Data:
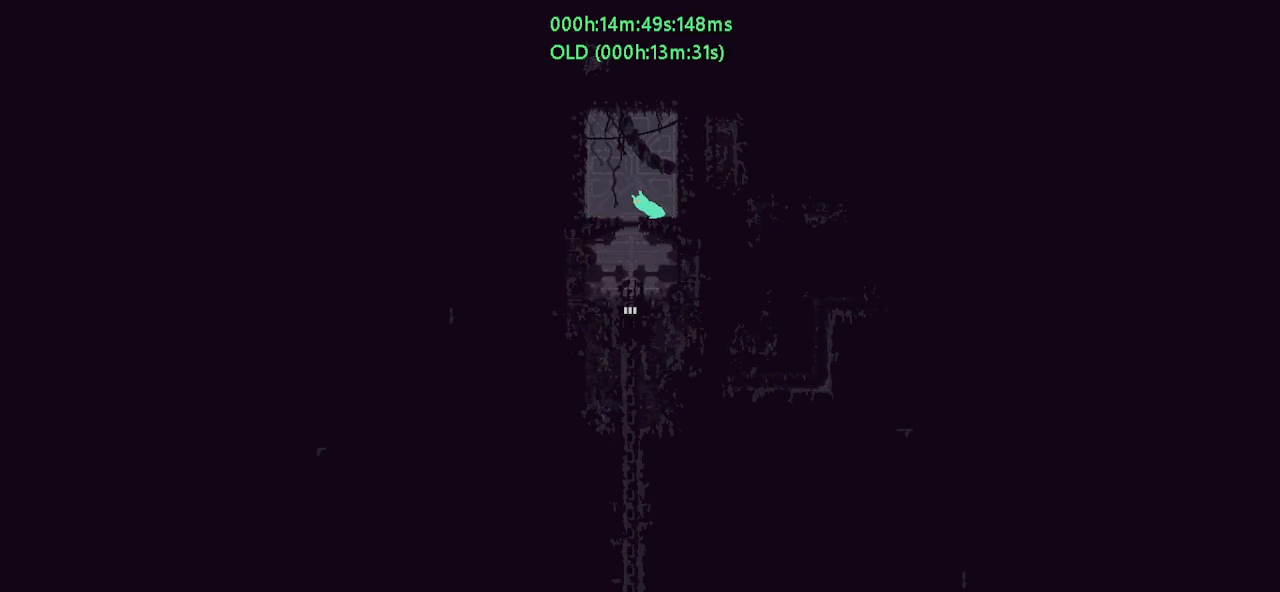
{"keys": [], "events": [[100, "left", "up"], [150, "right", "down"], [483, "right", "up"]]}
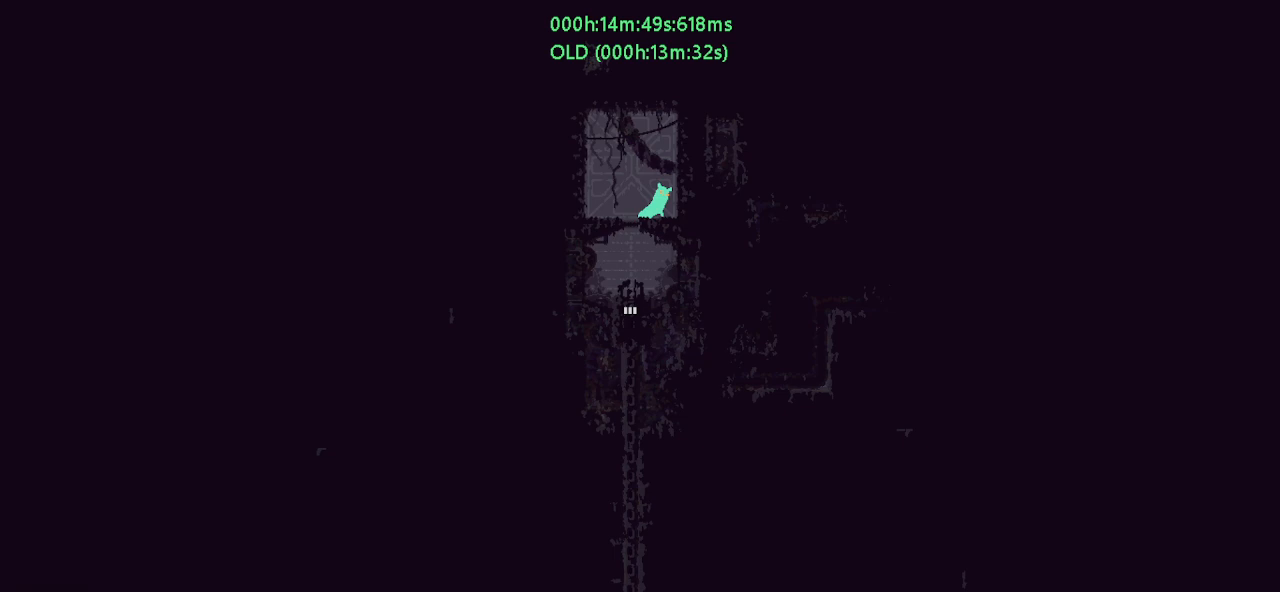
{"keys": ["right"], "events": [[17, "left", "down"], [367, "left", "up"], [417, "right", "down"]]}
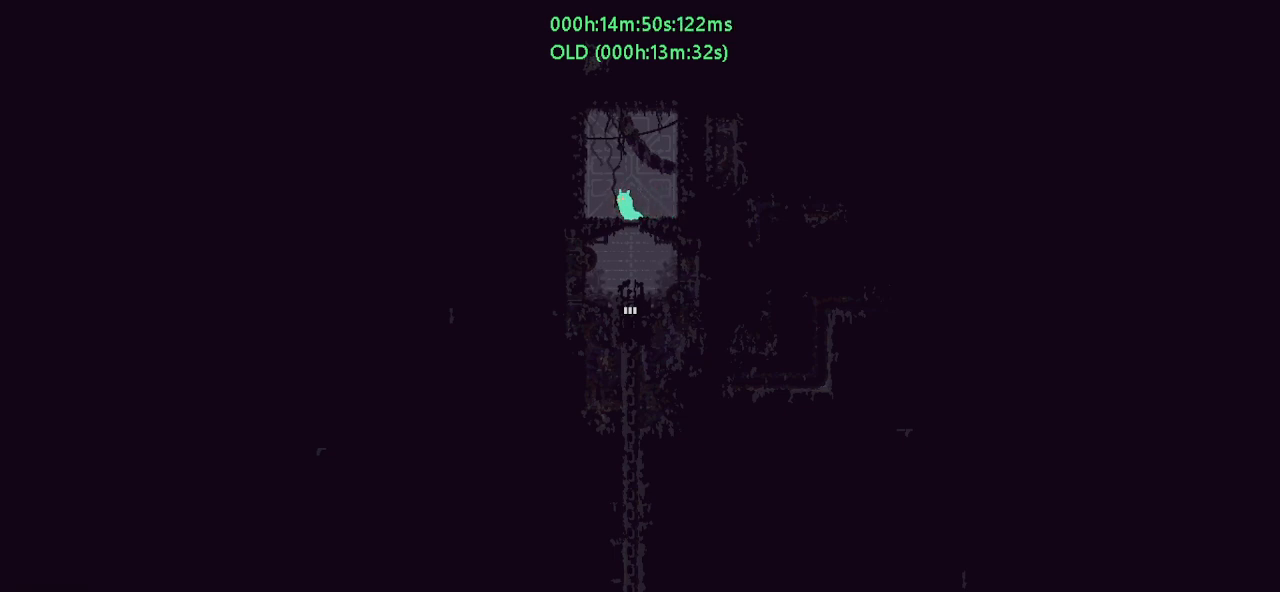
{"keys": [], "events": [[217, "right", "up"], [233, "left", "down"], [433, "left", "up"]]}
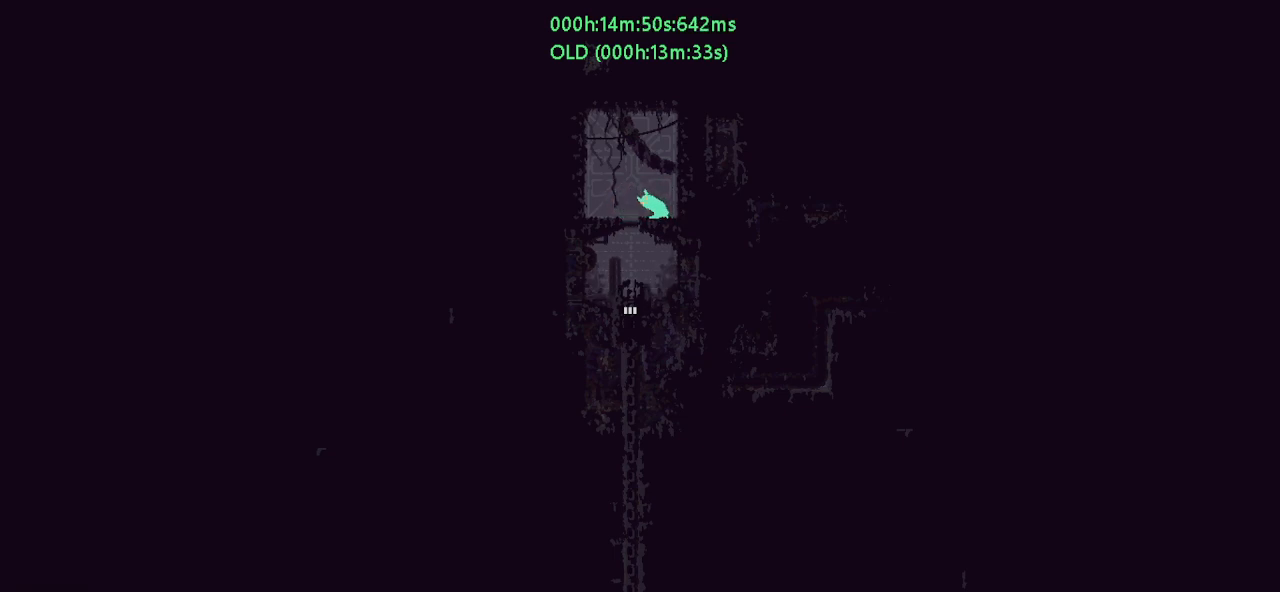
{"keys": ["down"], "events": [[117, "left", "down"], [233, "down", "down"], [233, "left", "up"]]}
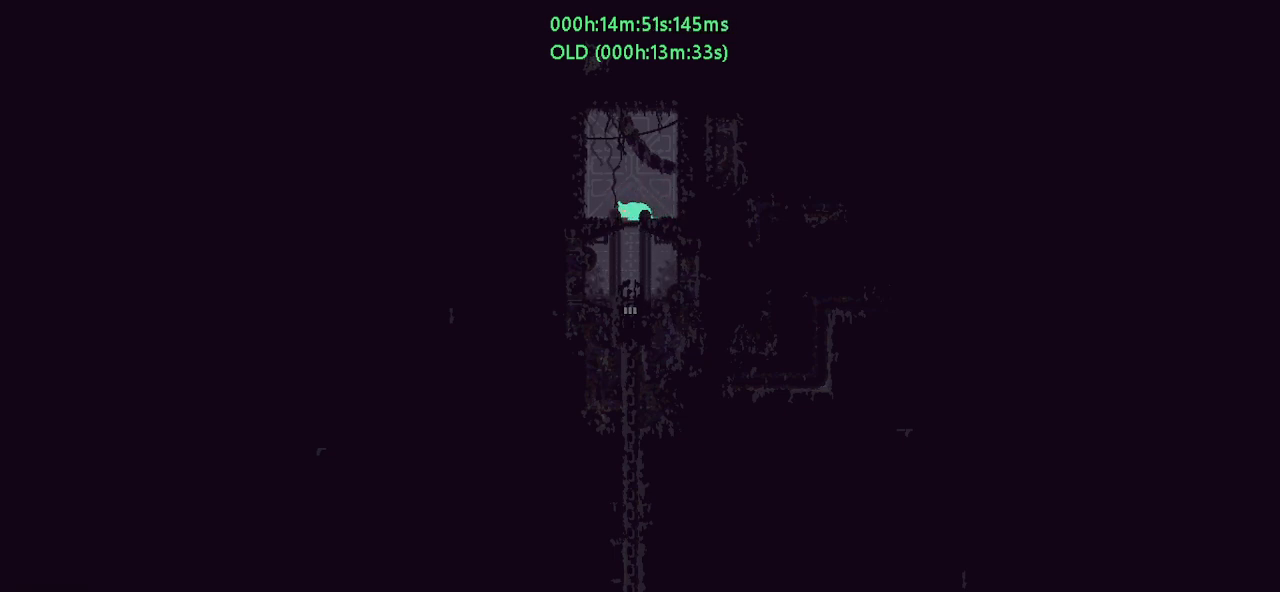
{"keys": ["down"], "events": []}
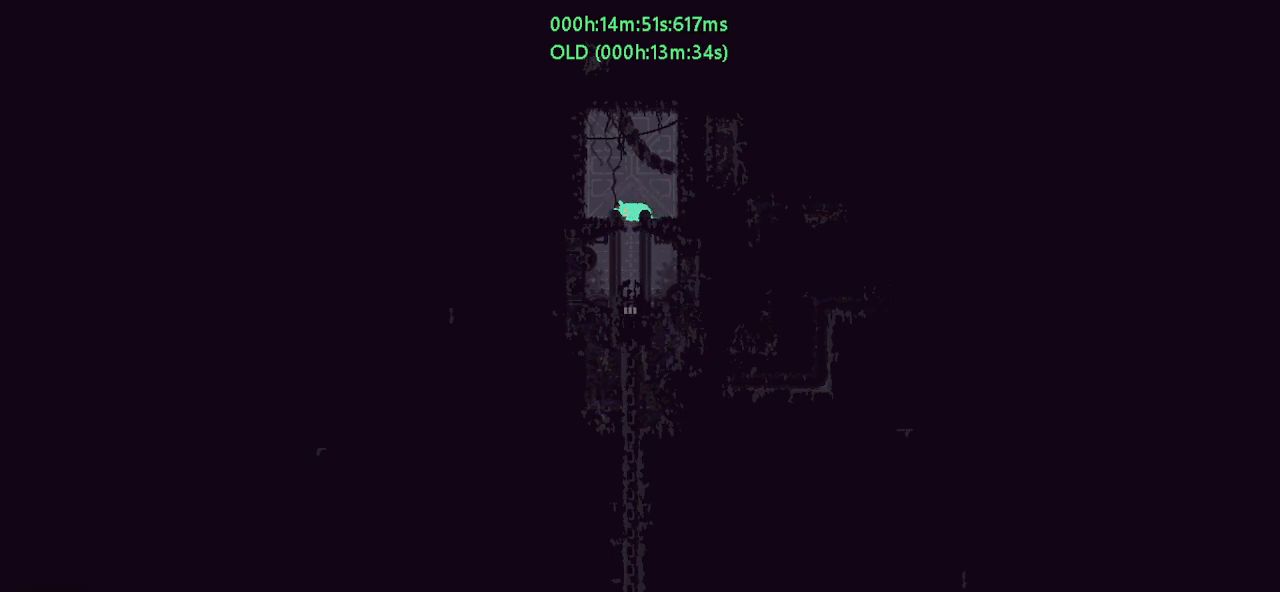
{"keys": ["down"], "events": []}
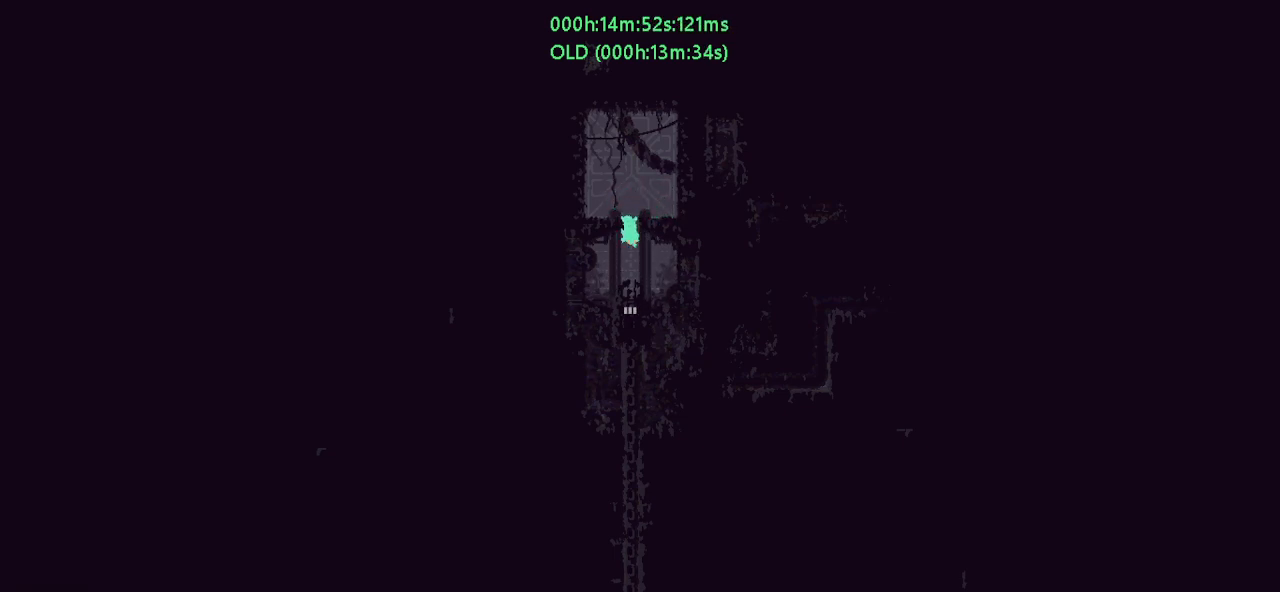
{"keys": ["down"], "events": [[17, "j", "down"], [67, "j", "up"]]}
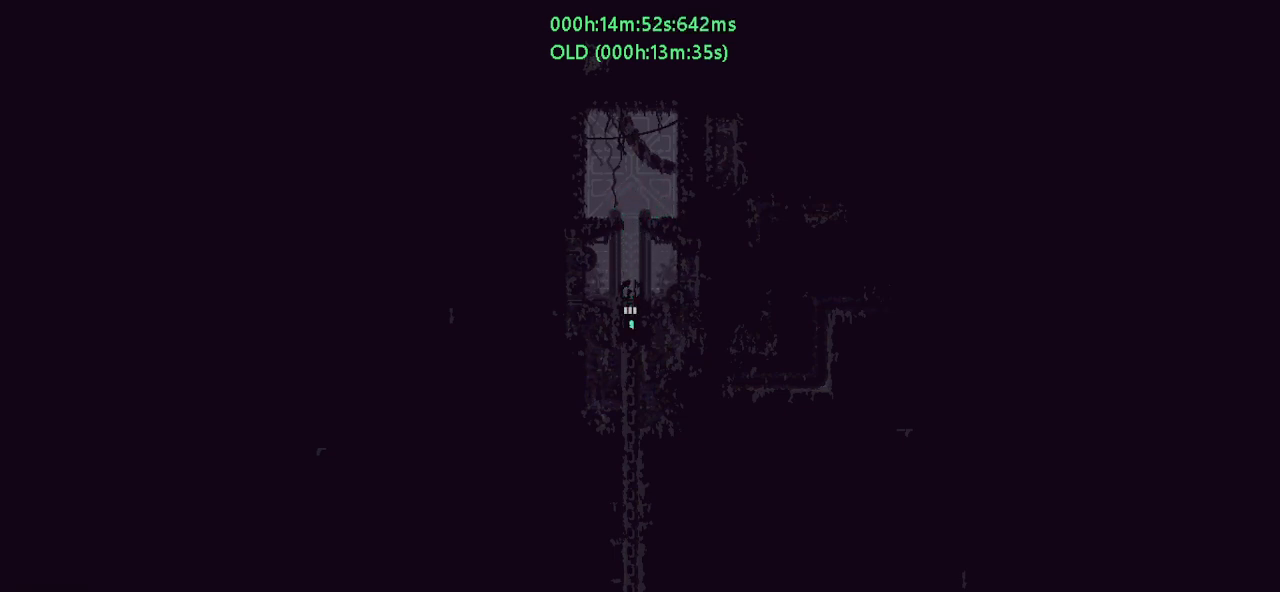
{"keys": ["down"], "events": []}
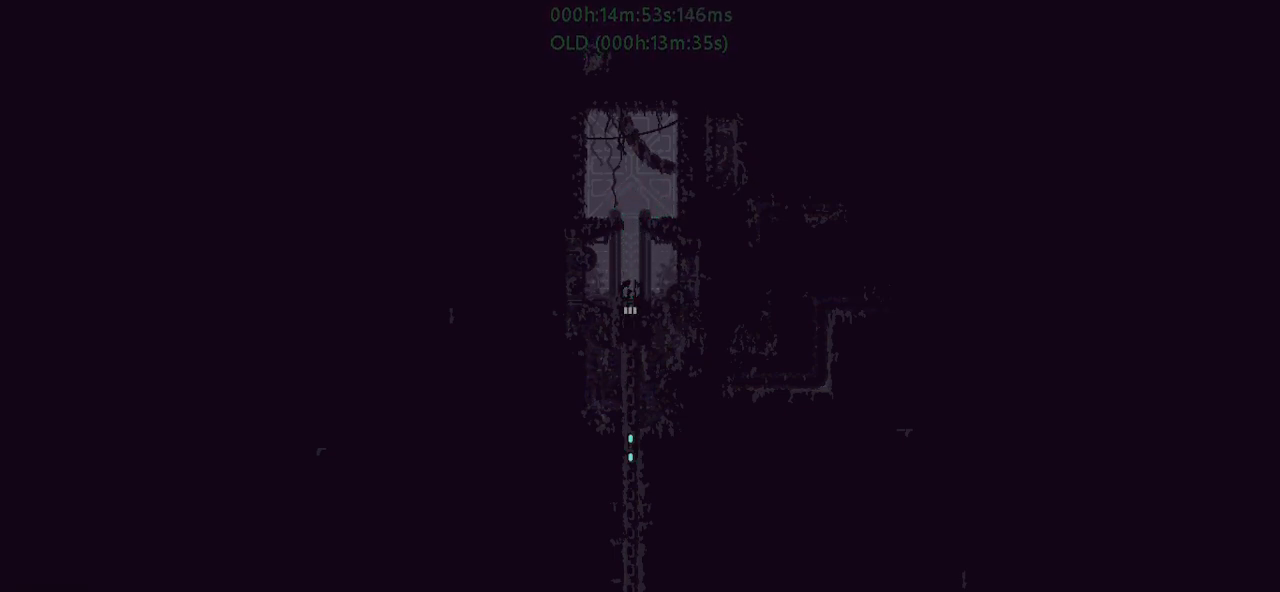
{"keys": ["down"], "events": []}
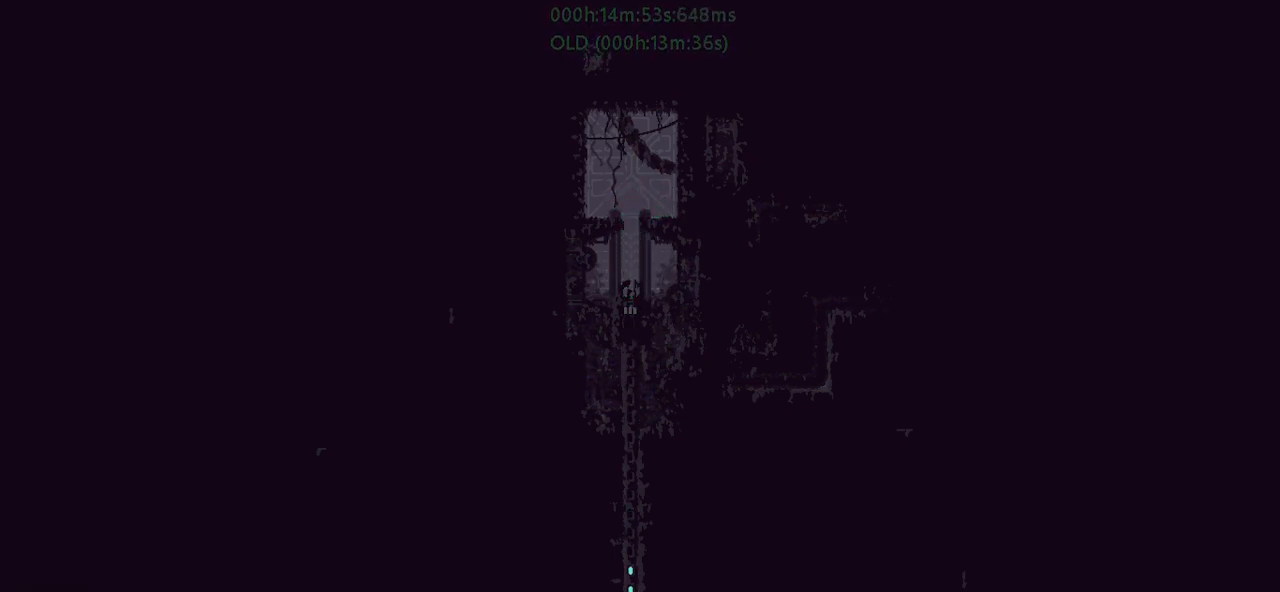
{"keys": ["down", "j", "r"], "events": [[383, "j", "down"], [483, "r", "down"]]}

Problem: Every entry above should be returned exactly, with no images included.

Response to this exercise:
{"keys": [], "events": [[100, "left", "up"], [150, "right", "down"], [483, "right", "up"]]}
{"keys": ["right"], "events": [[17, "left", "down"], [367, "left", "up"], [417, "right", "down"]]}
{"keys": [], "events": [[217, "right", "up"], [233, "left", "down"], [433, "left", "up"]]}
{"keys": ["down"], "events": [[117, "left", "down"], [233, "down", "down"], [233, "left", "up"]]}
{"keys": ["down"], "events": []}
{"keys": ["down"], "events": []}
{"keys": ["down"], "events": [[17, "j", "down"], [67, "j", "up"]]}
{"keys": ["down"], "events": []}
{"keys": ["down"], "events": []}
{"keys": ["down", "j", "r"], "events": [[383, "j", "down"], [483, "r", "down"]]}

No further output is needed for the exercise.